» **Instructions to follow**:
Emit a verbatim copy of the lines below from the line with "cómo nos perciben los demás, sino también" through the line with "レストAH2Wで工事お願いしますとご依頼頂きました。", excluding pictures and everything outside that range.

= = = = =

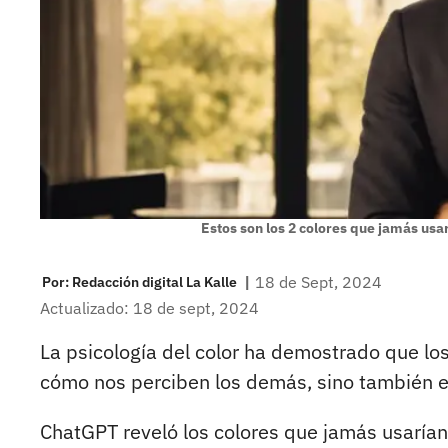
Estos son los 2 colores que jamás usar
|
18 de Sept, 2024
Por:
Redacción digital La Kalle
Actualizado: 18 de sept, 2024
La psicología del color ha demostrado que lo
cómo nos perciben los demás, sino también 
ChatGPT reveló los colores que jamás usarían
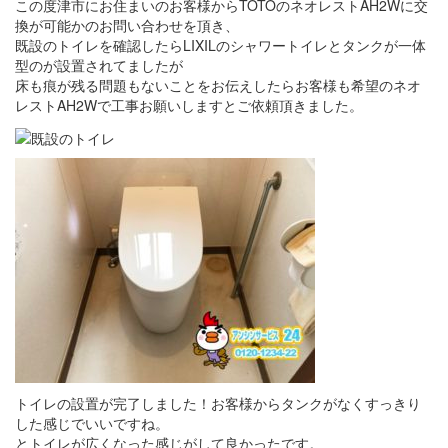
この度津市にお住まいのお客様からTOTOのネオレストAH2Wに交
換が可能かのお問い合わせを頂き、
既設のトイレを確認したらLIXILのシャワートイレとタンクが一体
型のが設置されてましたが
床も痕が残る問題もないことをお伝えしたらお客様も希望のネオ
レストAH2Wで工事お願いしますとご依頼頂きました。
トイレの設置が完了しました！お客様からタンクがなくすっきり
した感じでいいですね。
とトイレが広くなった感じがして良かったです。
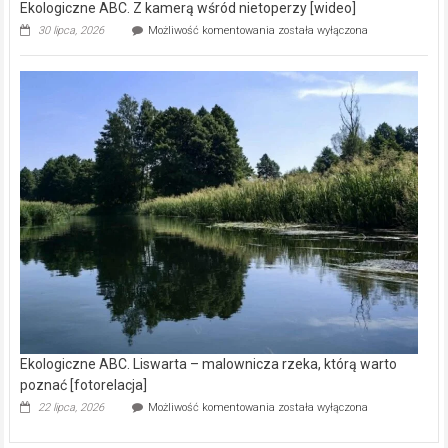
Ekologiczne ABC. Z kamerą wśród nietoperzy [wideo]
Ekologiczne
30 lipca, 2026
Możliwość komentowania
została wyłączona
ABC.
Z
kamerą
wśród
nietoperzy
[wideo]
Ekologiczne ABC. Liswarta – malownicza rzeka, którą warto
poznać [fotorelacja]
Ekologiczne
22 lipca, 2026
Możliwość komentowania
została wyłączona
ABC.
Liswarta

= = = = =

» **Solved problem**:
cómo nos perciben los demás, sino también 
ChatGPT reveló los colores que jamás usarían
この度津市にお住まいのお客様からTOTOのネオレストAH2Wに交
換が可能かのお問い合わせを頂き、
既設のトイレを確認したらLIXILのシャワートイレとタンクが一体
型のが設置されてましたが
床も痕が残る問題もないことをお伝えしたらお客様も希望のネオ
レストAH2Wで工事お願いしますとご依頼頂きました。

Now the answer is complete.